Most people don’t have the money to pay cash for a car. Even a car that’s very affordable may be out of your reach as a cash purchase. Instead of spending all of your hard-earned money all at once, it often makes sense to finance a car. However, many lenders aren’t thrilled about loaning small sums, because they get a bigger payoff when the amount owed is high and the loan period is long. Most lenders would rather loan you $20,000 over a five-year period than $7,000 over a 12-month period.

That doesn’t change the fact that many people need a small loan for a used car purchase. With that in mind, it begs the question: how small of a loan can you actually get? The answer is that it depends. There are different numbers for different lenders, and finding the right one for your particular situation isn't always easy. Below we’ll discuss how and why.

Why You’d Need a Small Auto Loan

Mazda3 sedan you can get for a small car loan
A small loan could make purchasing this used 2006 Mazda3 a little easier. 

Many people need a car for basic transportation but aren’t interested in spending $10,000 or more on a car. This means that they’re looking at spending four figures on a vehicle. While you’re not going to find the nicest car in the world for this price, you can certainly find a reliable and comfortable ride that can get you around.

Say you found a well-maintained, low-mileage 2006 Mazda3 (pictured above) for $4,000. You have that much in your bank account but don’t want to completely drain your account to get the car. It would make sense for you to put $1,000 or $2,000 down and finance the rest over the course of the next year or so. If you put $1,000 down, you’d need a loan of about $3,000.
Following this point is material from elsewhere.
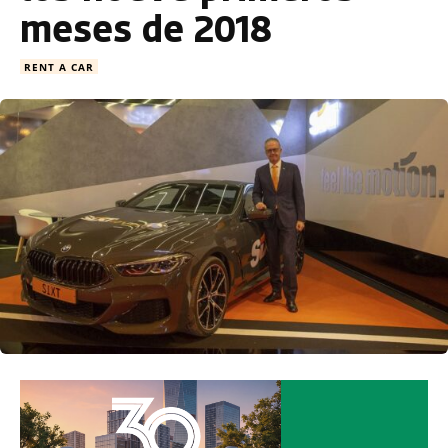
meses de 2018
RENT A CAR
What’s the Minimum Car Loan Amount?

Two women doing paperwork for a small car loan
Make sure you do plenty of research on small loans before you sign any paperwork.
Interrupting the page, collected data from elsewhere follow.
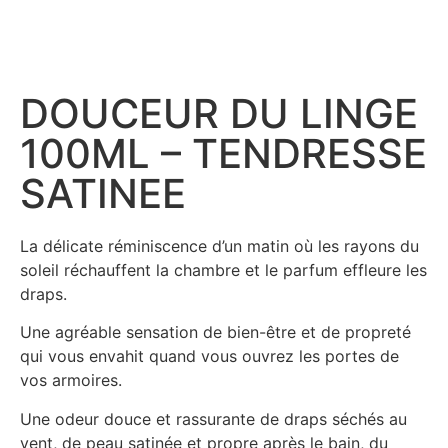
DOUCEUR DU LINGE
100ML – TENDRESSE
SATINEE
La délicate réminiscence d’un matin où les rayons du
soleil réchauffent la chambre et le parfum effleure les
draps.
Une agréable sensation de bien-être et de propreté
qui vous envahit quand vous ouvrez les portes de
vos armoires.
Une odeur douce et rassurante de draps séchés au
vent, de peau satinée et propre après le bain, du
Most banks, according to, will not finance any loan for less than $5,000. The minimum finance term for a small loan is typically 12 months. These aren't hard and fast rules, though. Some banks have the minimum set at $7,000 others $8,000. Make sure you talk with a few different banks and lending institutions to see who offers what. Regardless, of what specific bank you go with, if you can't find a loan smaller than $5,000, you’ll need to find a car that justifies this loan amount. This means buying a car for a higher price, which isn't always ideal.

The reason banks set a minimum like this is that they need to see a substantial return on their investment. On a small loan with a decent interest rate, the bank is going to make very little money. That means the money they loan to you would be better used to finance a larger loan to a different individual. The $5,000 minimum at many banks is set that way to ensure the bank makes enough money on loan with a reasonable interest rate.
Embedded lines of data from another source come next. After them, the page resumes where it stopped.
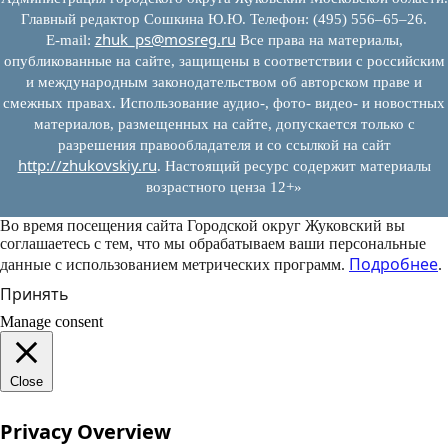
Главный редактор Сошкина Ю.Ю. Телефон: (495) 556–65–26.
zhuk_ps@mosreg.ru
E‑mail:
Все права на материалы,
опубликованные на сайте, защищены в соответствии с российским
и международным законодательством об авторском праве и
смежных правах. Использование аудио-, фото- видео- и новостных
материалов, размещенных на сайте, допускается только с
разрешения правообладателя и со ссылкой на сайт
http://zhukovskiy.ru
. Настоящий ресурс содержит материалы
возрастного ценза 12+»
Во время посещения сайта Городской округ Жуковский вы
соглашаетесь с тем, что мы обрабатываем ваши персональные
Подробнее
данные с использованием метрических программ.
.
Принять
Manage consent
Close
Privacy Overview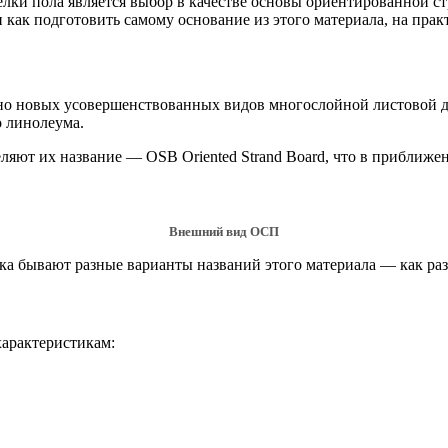
и пола является выбор в качестве основы ориентированной ст
как подготовить самому основание из этого материала, на пра
но новых усовершенствованных видов многослойной листовой д
о линолеума.
еляют их название — OSB Oriented Strand Board, что в приближе
Внешний вид ОСП
ка бывают разные варианты названий этого материала — как ра
арактеристикам:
Can You Get an Even Smaller Loan?

Car Loan paperwork for a small car loan
You can get a smaller loan if you really look around. Just make sure the interest rate isn't too high. 

Getting a smaller loan than what most banks will offer you is possible through dealers and personal loan lenders, according to Investopedia. The issue is that they usually come with extremely high interest rates. This is especially true if you have sub-par credit. The reason comes back to the lender’s need to make money. With a small, short loan, the interest rate has to be very high for it to make sense for the lender.

If you need a small loan and are okay with paying a high interest rate, you can often do dealer financing. However, this means that you’ll end up paying a lot more for the car over the course of the loan. Often, people seeking small loans with poor credit will end up paying anywhere from 15 to 20 percent interest and sometimes more, according to Auto Credit Express. This means, if you were to finance $3,000 at 15 percent over a 36-month (3-year) loan period, you’d end up spending an $744 in interest alone. That, of course, is if you never paid more than the $104 per month payment and never missed a payment.

What Should You Do?

Man looking closely at a car he will need a small loan forDon't jump into a loan situation, even a small one, without seriously thinking it over. 

The right move will depend on your own personal situation. In some cases, you'll have no other choice but to get a loan with a high interest rate. However, we'd suggest you to either go with a low interest rate loan from a bank or consider saving up more money and paying cash for a car, if possible. Before you do anything, you should talk with a financial advisor and make sure you really can afford whatever you decide. 

If you do choose to go with a high interest rate loan, try to go with as short of a loan period as you can easily afford. This will minimize the amount of interest you pay over the course of the loan period. Your monthly payment will be higher with a shorter loan period, but you'll pay less overall.